==== PAGE TEXT

The historical context that they give on why English only instruction is so dominant is really useful for thinking about why its ok to challenge the existing paradigm. Essentially, the use of the inner circle strategies in EFL contexts was never consciously chosen as appropriate (and certainly wasn’t based on research showing its effectiveness), but instead was a quirk of the cultural and economic dominance of the inner circle countries, which were uncritically adopted as normative worldwide, rather than being perceived as locally and contextually specific to the countries the techniques were developed in. The balance between local languages in the class is something I’ve been thinking about a lot here in Ecuador, where I use a fair bit of Spanish in my teaching. The MEC approach and the example of the teacher in Hong Kong both seem worthwhile, but they assume the teacher has full (rather than partial) abilities in the local language. I’m interesting in exploring whether there are any resources or studies out there about teachers who are not native speakers of the local language using it as an effective teaching tool in the classroom, and if so, what the best ways to do that are. It’s also interesting to me how strong the discourse of shame around LL in the classroom is too, which is definitely something I feel here at times. It’m thinking back on World Teach’s training, where they didn’t advocate for an English-only classroom, but they did discourage the use of Spanish to teach English content (instead suggesting it only for procedural information, like directions). It’s a step in the right direction, but not far enough yet. In contrast, the Edificar training was super dismissive of any valid role for Spanish inside the English classroom, which is problematic and increasingly out of date. Reading this now has encouraged me to incorporate plutilingual pedagogy into my EcuaTESOL proposal, alongside multiple intelligences and multimodality.

========
==== MATERIAL SHOWN

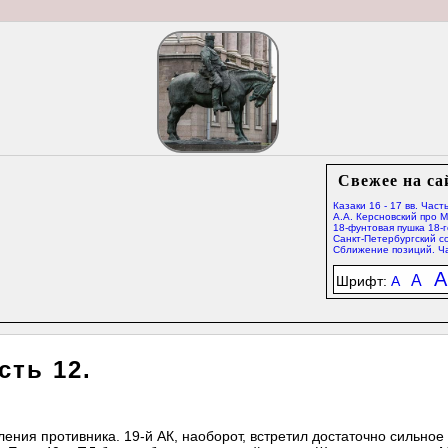
Свежее на са
Казаки 16 - 17 вв. Часть
А.А. Керсновский про 
18-фунтовая пушка 18-г
Санкт-Петербургский со
Сближение позиций. Ча
A
A
Шрифт:
A
сть 12.
ления противника. 19-й АК, наоборот, встретил достаточно сильное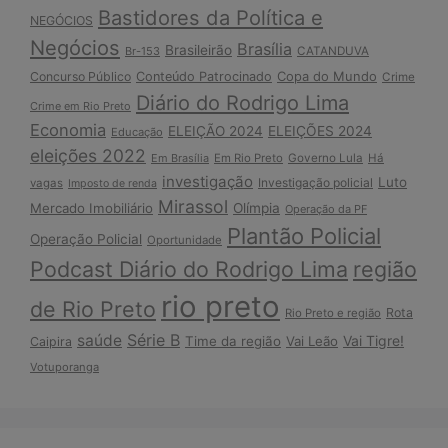
Bastidores da Política e
NEGÓCIOS
Negócios
Brasília
Brasileirão
Br-153
CATANDUVA
Copa do Mundo
Concurso Público
Conteúdo Patrocinado
Crime
Diário do Rodrigo Lima
Crime em Rio Preto
Economia
ELEIÇÃO 2024
ELEIÇÕES 2024
Educação
eleições 2022
Em Brasília
Em Rio Preto
Governo Lula
Há
investigação
Luto
Investigação policial
vagas
Imposto de renda
Mirassol
Mercado Imobiliário
Olímpia
Operação da PF
Plantão Policial
Operação Policial
Oportunidade
Podcast Diário do Rodrigo Lima
região
rio preto
de Rio Preto
Rota
Rio Preto e região
Série B
saúde
Vai Tigre!
Time da região
Vai Leão
Caipira
Votuporanga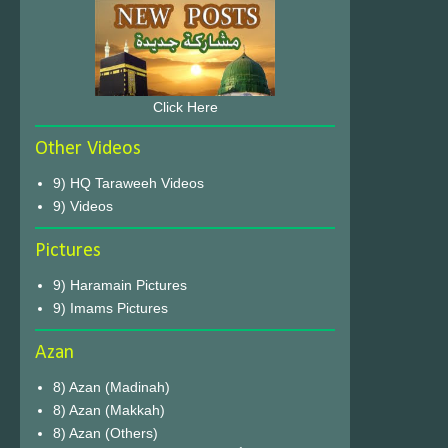
Click Here
Other Videos
9) HQ Taraweeh Videos
9) Videos
Pictures
9) Haramain Pictures
9) Imams Pictures
Azan
8) Azan (Madinah)
8) Azan (Makkah)
8) Azan (Others)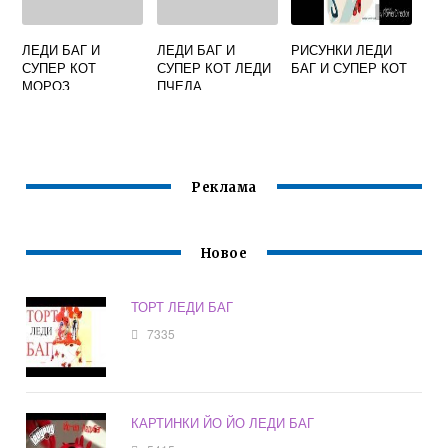
ЛЕДИ БАГ И
ЛЕДИ БАГ И
РИСУНКИ ЛЕДИ
СУПЕР КОТ
СУПЕР КОТ ЛЕДИ
БАГ И СУПЕР КОТ
МОРОЗ
ПЧЕЛА
АКУМАТИЗАЦИЯ
Реклама
Новое
ТОРТ ЛЕДИ БАГ
7335
КАРТИНКИ ЙО ЙО ЛЕДИ БАГ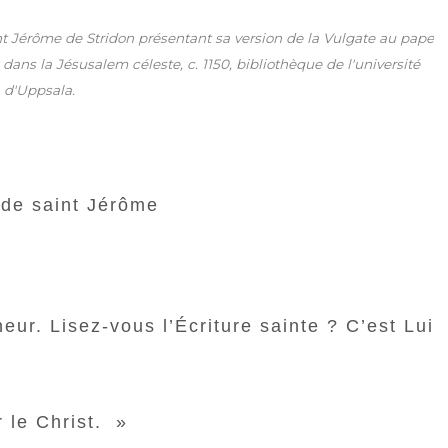
ant Jérôme de Stridon présentant sa version de la Vulgate au pape
ns la Jésusalem céleste, c. 1150, bibliothèque de l'université
d'Uppsala.
 de saint Jérôme
ur. Lisez-vous l’Écriture sainte ? C’est Lui
r le Christ. »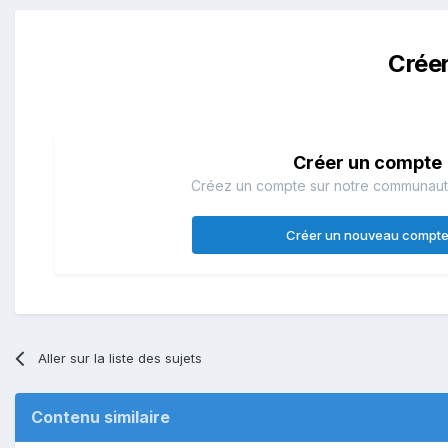
Crée
Créer un compte
Créez un compte sur notre communauté.
Créer un nouveau compt
Aller sur la liste des sujets
Contenu similaire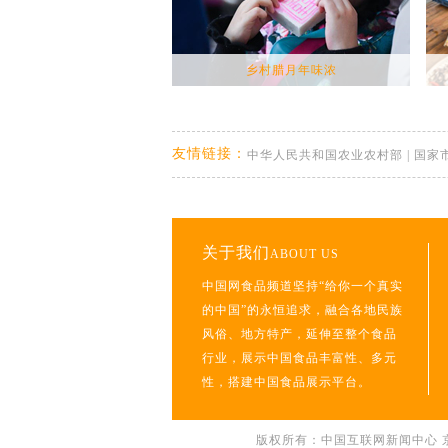
乡村腊月年味浓
友情链接：
中华人民共和国农业农村部
|
国家
关于我们
ABOUT US
中国网食品频道坚持“给你一个真实
的中国”的永恒追求，融合各地民族
风俗、地方特产，延伸至整个食品
行业，展示中国食品丰富性、多元
性，搭建中国食品展示平台。
版权所有：中国互联网新闻中心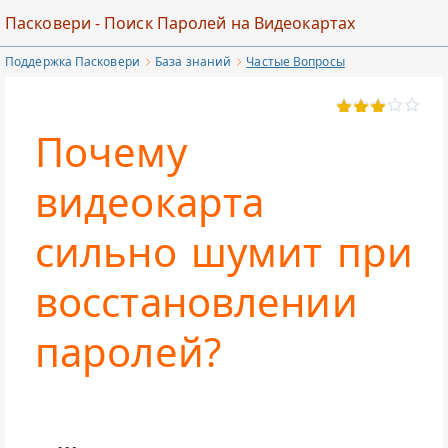
Перейти
Пасковери - Поиск Паролей на Видеокартах
к
Поддержка Пасковери
База знаний
Частые Вопросы
основному
содержимому
Почему
видеокарта
сильно шумит при
восстановлении
паролей?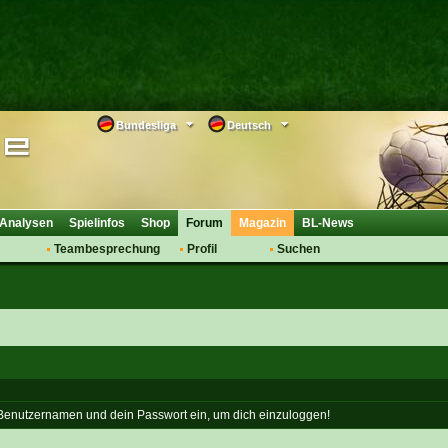
Bundesliga
Deutsch
Analysen
Spielinfos
Shop
Forum
Magazin
BL-News
Teambesprechung
Profil
Suchen
Anmelden
Tipps
Bewertungen
suche
Transfers & Co.
FAQ
Aufstellung
Support
Saisonübergang
 Benutzernamen und dein Passwort ein, um dich einzuloggen!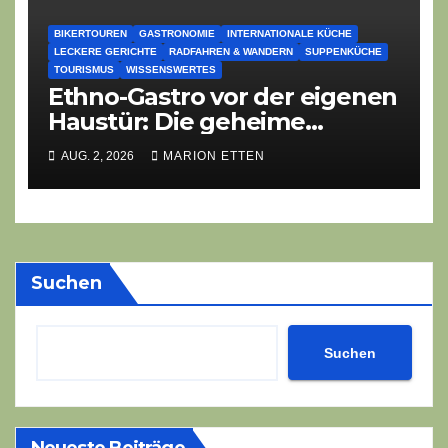
BIKERTOUREN
GASTRONOMIE
INTERNATIONALE KÜCHE
LECKERE GERICHTE
RADFAHREN & WANDERN
SUPPENKÜCHE
TOURISMUS
WISSENSWERTES
Ethno-Gastro vor der eigenen
Haustür: Die geheime
kulinarische DNA des
AUG. 2, 2026
MARION ETTEN
Gasthofs „Zur Eiche“
Suchen
Suchen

========

According to the reflection on English-only instruction, what was the only use of Spanish that the World Teach training suggested?

**EXERCISE RESPONSE**
Procedural information, such as directions.